The misconduct didn’t stop at the investigative stage. In United States v. Zastrow, prosecutors sought to identify and screen Christian jurors, searching for “an indirect way to get some more info about religion” while taking care not to expose pro-abortion jurors to similar scrutiny. One prosecutor complained that the arraignment had drawn “a very Catholic magistrate” who was “very particular about the bond conditions and not infringing on [defendants’] first amendment rights.” While drafting her rebuttal argument, another prosecutor described pro-life Christians as “culty.” That is not prosecution. That is persecution.


Consider the case of Mark Houck, a Catholic father of seven from rural Pennsylvania, who pushed a Planned Parenthood escort who had “confronted his son with ridicule and profanity.” Patel’s own supervisors “voiced concerns that the incident seemed unrelated to any intent to interfere with clinic access.” Houck’s attorneys offered to bring him in voluntarily, but DOJ would not allow self-surrender and deferred to the FBI’s arrest plan. Sixteen armed agents arrived in seven vehicles at Houck’s home at 7:03 a.m. and arrested and handcuffed him in front of his family. The jury acquitted him. DOJ later settled a civil claim arising from the prosecution. One AUSA’s reaction to public criticism of the arrest: “The tragedy is that Mrs. Houck is attempting to taint the public’s view of the arrest and prosecution.” What the Houck family endured was not an accident. It was deliberate policy.

The sentencing disparity tells the same story in numbers.

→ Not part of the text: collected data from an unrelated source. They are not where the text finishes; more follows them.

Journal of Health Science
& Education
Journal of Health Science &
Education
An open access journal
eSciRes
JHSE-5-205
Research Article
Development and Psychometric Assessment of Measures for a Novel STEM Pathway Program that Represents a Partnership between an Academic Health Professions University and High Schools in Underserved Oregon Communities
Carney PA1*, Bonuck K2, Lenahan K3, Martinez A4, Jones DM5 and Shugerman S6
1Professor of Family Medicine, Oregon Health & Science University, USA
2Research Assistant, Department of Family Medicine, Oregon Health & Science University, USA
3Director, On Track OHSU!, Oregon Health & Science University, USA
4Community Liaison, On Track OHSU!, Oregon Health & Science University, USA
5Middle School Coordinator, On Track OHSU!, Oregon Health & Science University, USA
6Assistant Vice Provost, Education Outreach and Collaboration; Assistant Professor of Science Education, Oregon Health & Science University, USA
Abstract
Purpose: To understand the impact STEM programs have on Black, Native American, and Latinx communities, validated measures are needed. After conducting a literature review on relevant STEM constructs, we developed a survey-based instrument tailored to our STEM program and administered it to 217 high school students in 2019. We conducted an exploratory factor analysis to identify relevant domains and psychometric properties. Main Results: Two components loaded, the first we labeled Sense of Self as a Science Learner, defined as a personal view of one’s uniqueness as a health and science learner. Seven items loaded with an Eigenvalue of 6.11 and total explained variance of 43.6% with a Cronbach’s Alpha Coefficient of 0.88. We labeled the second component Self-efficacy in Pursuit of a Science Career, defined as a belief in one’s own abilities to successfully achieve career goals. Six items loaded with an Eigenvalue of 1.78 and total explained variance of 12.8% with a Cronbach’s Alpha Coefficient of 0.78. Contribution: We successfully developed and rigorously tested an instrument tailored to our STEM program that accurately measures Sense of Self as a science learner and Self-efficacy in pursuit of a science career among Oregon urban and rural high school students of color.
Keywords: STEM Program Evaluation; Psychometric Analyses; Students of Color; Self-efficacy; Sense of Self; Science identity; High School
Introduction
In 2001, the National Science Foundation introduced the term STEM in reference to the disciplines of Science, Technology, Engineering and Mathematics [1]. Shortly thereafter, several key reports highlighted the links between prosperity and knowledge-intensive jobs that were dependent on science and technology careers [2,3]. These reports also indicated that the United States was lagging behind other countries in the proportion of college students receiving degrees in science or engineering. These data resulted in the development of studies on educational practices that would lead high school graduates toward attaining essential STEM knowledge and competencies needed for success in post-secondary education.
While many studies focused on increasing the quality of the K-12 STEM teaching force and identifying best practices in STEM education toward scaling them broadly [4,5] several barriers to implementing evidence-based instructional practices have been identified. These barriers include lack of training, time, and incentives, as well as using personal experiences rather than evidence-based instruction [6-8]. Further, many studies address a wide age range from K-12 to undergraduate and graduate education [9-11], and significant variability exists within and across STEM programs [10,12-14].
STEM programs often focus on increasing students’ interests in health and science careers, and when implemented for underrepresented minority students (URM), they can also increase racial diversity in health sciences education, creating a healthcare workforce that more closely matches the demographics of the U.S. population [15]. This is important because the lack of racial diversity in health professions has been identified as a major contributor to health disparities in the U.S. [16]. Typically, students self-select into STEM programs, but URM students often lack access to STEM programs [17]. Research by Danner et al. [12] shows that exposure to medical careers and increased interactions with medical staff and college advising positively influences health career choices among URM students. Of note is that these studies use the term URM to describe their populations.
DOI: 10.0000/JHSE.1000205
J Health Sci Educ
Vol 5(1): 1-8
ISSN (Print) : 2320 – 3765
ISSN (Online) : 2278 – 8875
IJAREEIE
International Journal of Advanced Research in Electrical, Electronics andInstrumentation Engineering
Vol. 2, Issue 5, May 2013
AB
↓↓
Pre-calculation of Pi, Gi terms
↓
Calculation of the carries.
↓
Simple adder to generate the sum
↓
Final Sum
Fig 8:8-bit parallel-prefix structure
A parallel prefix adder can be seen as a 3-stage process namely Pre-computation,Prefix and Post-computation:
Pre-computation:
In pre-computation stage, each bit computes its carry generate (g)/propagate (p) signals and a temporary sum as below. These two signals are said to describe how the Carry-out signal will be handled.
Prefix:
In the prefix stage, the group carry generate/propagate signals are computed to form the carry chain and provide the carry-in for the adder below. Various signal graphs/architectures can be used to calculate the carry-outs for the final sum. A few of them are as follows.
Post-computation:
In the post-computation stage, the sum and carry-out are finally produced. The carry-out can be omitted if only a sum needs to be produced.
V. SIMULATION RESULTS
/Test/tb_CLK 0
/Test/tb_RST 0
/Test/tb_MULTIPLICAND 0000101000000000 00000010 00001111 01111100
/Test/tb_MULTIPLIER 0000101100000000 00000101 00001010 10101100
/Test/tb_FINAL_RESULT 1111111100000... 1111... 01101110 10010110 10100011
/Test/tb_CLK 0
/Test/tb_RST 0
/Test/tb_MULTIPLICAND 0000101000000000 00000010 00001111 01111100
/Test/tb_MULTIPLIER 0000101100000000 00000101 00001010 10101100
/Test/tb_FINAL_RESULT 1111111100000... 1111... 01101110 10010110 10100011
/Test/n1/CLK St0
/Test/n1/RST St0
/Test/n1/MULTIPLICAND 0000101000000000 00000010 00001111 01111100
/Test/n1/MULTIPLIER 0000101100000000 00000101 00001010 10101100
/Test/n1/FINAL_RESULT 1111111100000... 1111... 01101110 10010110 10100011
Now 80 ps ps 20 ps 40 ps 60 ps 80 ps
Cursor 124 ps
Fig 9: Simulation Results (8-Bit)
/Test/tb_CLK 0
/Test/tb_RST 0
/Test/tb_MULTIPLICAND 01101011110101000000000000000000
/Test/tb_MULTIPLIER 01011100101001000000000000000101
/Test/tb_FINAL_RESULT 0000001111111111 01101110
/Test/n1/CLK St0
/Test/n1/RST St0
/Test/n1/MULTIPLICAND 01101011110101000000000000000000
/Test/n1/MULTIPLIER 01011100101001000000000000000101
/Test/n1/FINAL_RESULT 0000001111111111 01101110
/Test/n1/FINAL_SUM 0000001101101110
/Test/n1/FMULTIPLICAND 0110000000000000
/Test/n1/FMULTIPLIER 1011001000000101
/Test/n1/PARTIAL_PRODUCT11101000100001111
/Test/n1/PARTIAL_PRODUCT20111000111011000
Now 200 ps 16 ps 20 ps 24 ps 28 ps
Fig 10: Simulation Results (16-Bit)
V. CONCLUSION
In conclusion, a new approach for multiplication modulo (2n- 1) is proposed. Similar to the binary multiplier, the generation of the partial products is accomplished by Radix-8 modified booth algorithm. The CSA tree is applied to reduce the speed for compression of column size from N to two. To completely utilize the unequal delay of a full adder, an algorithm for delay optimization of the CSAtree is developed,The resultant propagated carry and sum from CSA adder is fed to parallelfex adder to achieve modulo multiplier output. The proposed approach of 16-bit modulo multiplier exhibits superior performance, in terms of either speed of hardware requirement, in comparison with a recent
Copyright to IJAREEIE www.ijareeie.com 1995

For pro-life defendants, the Biden DOJ requested an average sentence of 26.8 months, compared to 12.3 months for pro-abortion defendants, pursuing sentences “near the top range of sentencing guidelines” for the former while seeking leniency for the latter. Meanwhile, the Biden DOJ largely ignored attacks on pregnancy resource centers in the first place, charging only five people under the FACE Act for vandalism against those pro-life facilities and no one for attacking a house of worship. And throughout all of this, Patel agreed to serve as a personal reference for NAF’s application for a large private grant, with “no record of ethics approval.” Moreover, “it is doubtful that the Biden DOJ could validly give any such ethical clearance for this conflict of interest.”


This is a stunning report. It confirms that the Biden DOJ did not merely enforce the law unevenly. It recruited ideological allies to surveil Americans engaged in constitutionally protected activity, built prosecution dossiers from activist tip sheets, withheld evidence from defendants while sharing it freely with their adversaries, stacked jury selection against people of faith, and rewarded its partners with grant references—all while the violence the FACE Act was designed to prevent went largely unpunished when directed at pro-life targets. Thanks to this report from the current DOJ, the egregious weaponization of government power against pro-lifers and people of faith is now a matter of public record.